* SOURCE PASSAGE
______

When attempting to readStream data fron Azure Event Hub with Databricks on Apache Spark I get the error
AttributeError: 'str' object has no attribute '_jvm'
The details of the error is as follows:
----> 8 ehConf['eventhubs.connectionString'] = sparkContext._jvm.org.apache.spark.eventhubs.EventHubsUtils.encrypt(connectionString)
The code is as follows:
sparkContext = ""
connectionString = 'Endpoint=sb://namespace.servicebus.windows.net/;SharedAccessKeyName=both4;SharedAccessKey=adfdMyKeyIGBKYBs=;EntityPath=hubv5'
# Source with default settings
connectionString = connectionString
ehConf = {}
ehConf['eventhubs.connectionString'] = sparkContext._jvm.org.apache.spark.eventhubs.EventHubsUtils.encrypt(connectionString)
streaming_df = spark \
.readStream \
.format("eventhubs") \
.options(**ehConf) \
.load()
Has anyone come across this error and found a solution?

______

* STORED DATA
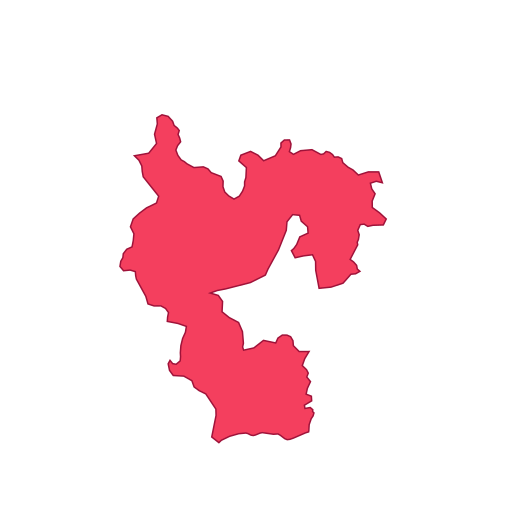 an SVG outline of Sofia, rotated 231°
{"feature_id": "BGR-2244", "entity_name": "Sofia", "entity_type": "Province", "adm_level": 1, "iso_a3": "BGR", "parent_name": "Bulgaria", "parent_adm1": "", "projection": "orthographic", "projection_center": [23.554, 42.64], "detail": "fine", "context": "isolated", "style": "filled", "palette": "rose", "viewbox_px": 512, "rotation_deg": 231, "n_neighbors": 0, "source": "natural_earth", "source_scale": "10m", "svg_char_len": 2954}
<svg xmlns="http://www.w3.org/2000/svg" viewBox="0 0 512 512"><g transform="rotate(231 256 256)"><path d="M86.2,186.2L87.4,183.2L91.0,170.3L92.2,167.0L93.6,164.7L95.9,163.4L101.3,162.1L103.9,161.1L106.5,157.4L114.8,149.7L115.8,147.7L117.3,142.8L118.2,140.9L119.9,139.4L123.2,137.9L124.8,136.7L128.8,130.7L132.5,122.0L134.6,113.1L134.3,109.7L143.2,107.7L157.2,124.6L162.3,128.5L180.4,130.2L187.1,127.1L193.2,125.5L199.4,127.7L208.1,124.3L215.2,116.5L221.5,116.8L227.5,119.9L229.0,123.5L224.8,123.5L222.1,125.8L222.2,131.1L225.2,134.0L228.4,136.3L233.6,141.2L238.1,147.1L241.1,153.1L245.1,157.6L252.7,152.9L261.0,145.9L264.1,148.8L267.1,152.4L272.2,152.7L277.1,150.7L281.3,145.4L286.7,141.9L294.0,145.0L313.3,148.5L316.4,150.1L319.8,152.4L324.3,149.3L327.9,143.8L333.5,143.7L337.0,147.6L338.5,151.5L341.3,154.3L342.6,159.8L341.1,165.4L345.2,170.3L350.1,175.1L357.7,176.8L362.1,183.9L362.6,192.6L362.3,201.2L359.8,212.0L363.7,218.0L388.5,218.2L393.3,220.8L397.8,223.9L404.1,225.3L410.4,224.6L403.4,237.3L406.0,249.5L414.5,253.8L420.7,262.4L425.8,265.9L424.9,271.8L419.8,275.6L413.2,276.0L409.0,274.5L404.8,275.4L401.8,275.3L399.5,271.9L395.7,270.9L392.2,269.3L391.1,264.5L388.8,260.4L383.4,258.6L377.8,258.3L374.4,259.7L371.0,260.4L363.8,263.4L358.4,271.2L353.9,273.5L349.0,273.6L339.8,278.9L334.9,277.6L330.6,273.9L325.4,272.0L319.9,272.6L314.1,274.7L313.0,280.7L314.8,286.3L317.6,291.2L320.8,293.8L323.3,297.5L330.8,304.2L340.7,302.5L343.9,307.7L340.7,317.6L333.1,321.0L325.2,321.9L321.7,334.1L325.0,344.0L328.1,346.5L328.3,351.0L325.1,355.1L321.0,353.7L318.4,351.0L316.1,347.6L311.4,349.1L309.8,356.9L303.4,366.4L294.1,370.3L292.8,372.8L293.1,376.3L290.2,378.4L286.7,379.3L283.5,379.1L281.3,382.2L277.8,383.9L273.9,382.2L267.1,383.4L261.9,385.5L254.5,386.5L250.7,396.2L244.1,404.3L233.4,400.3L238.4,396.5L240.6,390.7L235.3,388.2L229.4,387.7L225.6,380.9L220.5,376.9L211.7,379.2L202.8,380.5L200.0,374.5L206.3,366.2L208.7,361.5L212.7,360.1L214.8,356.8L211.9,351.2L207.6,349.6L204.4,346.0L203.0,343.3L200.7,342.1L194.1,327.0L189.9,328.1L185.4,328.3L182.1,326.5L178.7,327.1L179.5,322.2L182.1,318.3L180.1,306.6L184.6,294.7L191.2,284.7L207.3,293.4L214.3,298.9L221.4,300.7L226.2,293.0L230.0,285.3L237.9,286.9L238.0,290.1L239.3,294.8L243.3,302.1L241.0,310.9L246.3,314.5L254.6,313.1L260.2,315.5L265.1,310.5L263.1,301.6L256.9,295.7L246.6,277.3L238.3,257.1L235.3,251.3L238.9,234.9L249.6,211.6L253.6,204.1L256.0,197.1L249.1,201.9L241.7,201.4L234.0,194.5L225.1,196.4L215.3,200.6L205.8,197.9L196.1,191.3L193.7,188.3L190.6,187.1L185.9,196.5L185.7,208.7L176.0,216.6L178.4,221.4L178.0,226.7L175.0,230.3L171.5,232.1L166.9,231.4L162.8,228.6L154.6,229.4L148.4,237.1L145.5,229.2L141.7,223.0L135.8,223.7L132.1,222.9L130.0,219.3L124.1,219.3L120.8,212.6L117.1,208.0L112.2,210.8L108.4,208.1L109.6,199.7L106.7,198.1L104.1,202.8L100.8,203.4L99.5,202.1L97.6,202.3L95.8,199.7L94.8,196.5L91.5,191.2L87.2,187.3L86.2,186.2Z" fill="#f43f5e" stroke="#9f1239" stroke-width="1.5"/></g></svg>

______

* GIVEN PROBLEM
Shorten the forum post's paragraph that begins "When attempting to readStream data," together with the error line that completes it, into one sentence. You can complete this work without the data.

* OUTPUT
Reading a stream from Azure Event Hub with Databricks on Apache Spark raises AttributeError: 'str' object has no attribute '_jvm'.